Juliet hits me behind the head, and my spoon flies through the air, but I don’t cry because I don’t want Juliet to think I’m a weakling like she says the French were during the Second World War. She says the English were the brave ones. They took hundreds of boats across the channel to save the French.
“I think I got you too late,” Juliet says as she replaces our soup bowls with clean plates. “I really have to get children when they’re babies, before they can even walk. I suppose I’m not strict enough with you. But really, I think that Americans don’t know how to bring up their children. They’re too lenient. The English know how to prepare their children for life. Even our English royalty is brought up strictly. Prince Charles used to have to take icy cold showers at boarding school. You really can’t expect to make a boy into a man if you molly-coddle him and let him do what he wants and of course, going to the army is essential.”
“Daddy never went to the army,” I say.
“No, he didn’t,” she says.
“He says he’s going to send us to military school,” Al says.
“Well, that might not be a bad idea,” Juliet says.
“I’m the horriblest naughtiest little girl in the whole wide world,” I say.
“I didn’t say that, Gabriel,” Juliet says. “You’re always exaggerating.

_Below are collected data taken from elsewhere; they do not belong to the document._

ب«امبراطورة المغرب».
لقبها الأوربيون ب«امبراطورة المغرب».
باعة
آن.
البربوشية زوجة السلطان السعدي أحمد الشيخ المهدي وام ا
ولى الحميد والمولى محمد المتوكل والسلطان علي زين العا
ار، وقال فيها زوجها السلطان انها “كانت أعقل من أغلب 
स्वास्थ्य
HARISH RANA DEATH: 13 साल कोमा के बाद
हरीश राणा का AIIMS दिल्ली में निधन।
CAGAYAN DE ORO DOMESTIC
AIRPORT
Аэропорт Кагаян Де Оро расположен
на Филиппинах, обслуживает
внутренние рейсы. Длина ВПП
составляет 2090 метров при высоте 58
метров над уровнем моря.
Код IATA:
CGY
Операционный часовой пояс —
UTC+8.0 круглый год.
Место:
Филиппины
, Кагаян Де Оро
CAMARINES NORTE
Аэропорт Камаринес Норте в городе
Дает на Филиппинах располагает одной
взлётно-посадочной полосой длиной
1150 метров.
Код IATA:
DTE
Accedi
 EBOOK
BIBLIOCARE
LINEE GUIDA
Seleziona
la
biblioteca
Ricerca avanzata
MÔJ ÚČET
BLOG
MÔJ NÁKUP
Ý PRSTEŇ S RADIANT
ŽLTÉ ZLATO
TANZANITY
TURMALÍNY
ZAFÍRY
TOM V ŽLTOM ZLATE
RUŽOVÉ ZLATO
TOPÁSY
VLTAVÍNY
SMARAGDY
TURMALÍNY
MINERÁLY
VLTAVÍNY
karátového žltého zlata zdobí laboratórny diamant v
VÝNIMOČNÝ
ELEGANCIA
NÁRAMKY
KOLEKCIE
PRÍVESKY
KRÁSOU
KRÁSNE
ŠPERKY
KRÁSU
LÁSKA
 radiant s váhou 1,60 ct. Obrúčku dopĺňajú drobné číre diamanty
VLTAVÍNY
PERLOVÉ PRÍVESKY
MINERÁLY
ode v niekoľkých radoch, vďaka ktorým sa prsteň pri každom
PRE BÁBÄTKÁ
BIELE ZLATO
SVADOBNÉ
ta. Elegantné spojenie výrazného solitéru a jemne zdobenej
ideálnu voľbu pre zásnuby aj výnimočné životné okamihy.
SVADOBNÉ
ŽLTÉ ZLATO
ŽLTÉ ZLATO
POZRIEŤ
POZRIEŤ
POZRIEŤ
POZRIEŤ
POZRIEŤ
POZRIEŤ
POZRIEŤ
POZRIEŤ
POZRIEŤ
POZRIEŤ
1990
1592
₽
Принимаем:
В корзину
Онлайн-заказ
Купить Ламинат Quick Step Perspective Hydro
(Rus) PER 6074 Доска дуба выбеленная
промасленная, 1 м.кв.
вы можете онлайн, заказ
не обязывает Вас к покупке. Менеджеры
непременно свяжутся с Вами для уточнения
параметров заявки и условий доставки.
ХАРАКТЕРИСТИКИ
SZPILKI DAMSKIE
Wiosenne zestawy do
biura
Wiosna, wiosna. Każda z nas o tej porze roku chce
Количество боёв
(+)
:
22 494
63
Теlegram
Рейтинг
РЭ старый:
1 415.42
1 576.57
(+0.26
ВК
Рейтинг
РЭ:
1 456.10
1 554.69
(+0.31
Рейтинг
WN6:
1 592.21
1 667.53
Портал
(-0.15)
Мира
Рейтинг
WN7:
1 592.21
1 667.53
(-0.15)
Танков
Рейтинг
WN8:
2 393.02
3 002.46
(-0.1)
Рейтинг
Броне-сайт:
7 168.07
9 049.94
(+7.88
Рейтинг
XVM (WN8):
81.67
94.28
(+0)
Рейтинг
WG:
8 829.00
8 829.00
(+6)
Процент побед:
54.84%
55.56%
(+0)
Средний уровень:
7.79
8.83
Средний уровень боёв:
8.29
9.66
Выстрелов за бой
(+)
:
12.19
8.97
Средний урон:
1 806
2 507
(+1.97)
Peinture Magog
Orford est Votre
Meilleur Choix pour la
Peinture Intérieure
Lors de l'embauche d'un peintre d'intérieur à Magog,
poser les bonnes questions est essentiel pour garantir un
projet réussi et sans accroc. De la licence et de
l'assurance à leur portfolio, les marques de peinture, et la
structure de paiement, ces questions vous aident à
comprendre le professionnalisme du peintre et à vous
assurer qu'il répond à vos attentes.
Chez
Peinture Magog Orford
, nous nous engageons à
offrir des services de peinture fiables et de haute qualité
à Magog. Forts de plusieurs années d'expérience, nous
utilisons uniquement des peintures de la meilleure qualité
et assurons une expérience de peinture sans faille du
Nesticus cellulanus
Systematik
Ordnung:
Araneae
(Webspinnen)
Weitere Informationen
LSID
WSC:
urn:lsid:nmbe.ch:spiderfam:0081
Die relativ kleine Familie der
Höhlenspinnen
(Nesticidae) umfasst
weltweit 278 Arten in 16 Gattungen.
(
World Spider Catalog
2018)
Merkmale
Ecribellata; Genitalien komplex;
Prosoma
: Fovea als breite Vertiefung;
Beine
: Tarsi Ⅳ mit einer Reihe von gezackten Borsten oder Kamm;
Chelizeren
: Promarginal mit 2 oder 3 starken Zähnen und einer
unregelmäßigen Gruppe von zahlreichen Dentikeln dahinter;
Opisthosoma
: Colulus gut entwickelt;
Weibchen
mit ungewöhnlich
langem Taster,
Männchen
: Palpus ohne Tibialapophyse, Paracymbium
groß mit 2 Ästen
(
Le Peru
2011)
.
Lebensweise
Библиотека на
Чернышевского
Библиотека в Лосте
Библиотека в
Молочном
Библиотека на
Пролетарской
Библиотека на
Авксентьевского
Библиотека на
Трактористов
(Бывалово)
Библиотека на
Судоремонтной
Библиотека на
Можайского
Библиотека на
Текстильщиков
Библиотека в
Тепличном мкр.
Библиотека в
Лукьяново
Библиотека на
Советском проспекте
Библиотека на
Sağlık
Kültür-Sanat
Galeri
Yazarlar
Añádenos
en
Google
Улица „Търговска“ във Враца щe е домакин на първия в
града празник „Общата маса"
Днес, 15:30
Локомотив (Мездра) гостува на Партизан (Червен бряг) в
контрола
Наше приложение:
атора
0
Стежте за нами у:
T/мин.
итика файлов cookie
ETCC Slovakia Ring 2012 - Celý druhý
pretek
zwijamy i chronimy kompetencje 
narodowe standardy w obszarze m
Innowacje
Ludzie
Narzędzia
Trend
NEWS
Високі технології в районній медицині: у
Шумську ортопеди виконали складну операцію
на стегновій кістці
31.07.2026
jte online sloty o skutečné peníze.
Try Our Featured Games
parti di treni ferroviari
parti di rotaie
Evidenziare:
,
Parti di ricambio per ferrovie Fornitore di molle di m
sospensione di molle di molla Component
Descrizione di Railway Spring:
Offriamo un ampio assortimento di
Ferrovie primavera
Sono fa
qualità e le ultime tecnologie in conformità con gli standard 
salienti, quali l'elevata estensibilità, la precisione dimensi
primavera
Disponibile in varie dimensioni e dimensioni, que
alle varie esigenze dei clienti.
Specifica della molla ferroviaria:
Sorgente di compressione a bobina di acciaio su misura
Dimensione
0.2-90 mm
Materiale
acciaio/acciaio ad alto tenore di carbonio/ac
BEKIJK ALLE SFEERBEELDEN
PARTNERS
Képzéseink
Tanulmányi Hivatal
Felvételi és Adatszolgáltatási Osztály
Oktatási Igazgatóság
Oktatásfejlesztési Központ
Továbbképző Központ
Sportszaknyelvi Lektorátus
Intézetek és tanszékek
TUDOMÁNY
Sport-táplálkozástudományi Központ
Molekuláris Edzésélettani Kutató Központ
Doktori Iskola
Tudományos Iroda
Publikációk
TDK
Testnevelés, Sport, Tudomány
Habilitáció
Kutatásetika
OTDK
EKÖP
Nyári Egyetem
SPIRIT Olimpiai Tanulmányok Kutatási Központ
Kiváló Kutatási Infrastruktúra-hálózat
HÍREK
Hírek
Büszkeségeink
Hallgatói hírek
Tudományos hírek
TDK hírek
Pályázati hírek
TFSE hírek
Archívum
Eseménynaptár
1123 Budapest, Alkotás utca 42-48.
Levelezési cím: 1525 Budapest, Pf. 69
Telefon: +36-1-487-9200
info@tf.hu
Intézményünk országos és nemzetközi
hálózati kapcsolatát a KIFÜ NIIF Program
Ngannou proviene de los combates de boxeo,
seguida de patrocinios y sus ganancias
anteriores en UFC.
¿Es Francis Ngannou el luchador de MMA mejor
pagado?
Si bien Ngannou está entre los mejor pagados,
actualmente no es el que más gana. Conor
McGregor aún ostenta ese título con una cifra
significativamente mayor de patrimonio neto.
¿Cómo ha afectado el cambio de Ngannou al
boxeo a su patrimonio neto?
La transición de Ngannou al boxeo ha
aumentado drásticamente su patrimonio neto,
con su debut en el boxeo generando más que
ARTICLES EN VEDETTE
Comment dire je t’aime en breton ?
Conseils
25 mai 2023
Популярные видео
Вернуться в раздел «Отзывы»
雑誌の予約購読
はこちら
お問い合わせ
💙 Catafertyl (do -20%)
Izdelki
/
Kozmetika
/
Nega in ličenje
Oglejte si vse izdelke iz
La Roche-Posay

You just need to make an effort. You can be little angels when you put your mind to it. Look, I’m going to trust you girls and let you finish your dinner on your own. I’ve left some apple crumble on the counter.”
Juliet used to call us angels in the morning but she hasn’t in a long time.
“Where’s Brussels?” I ask Juliet who is standing in front of the full-length mirror in our bedroom. She doesn’t answer, but leans closer into the mirror, forehead almost touching. She says the mirror in our bedroom is more flattering than the one in the bathroom. Al and I are sitting on the bottom bunk bed. We always watch Juliet getting ready for her evening off.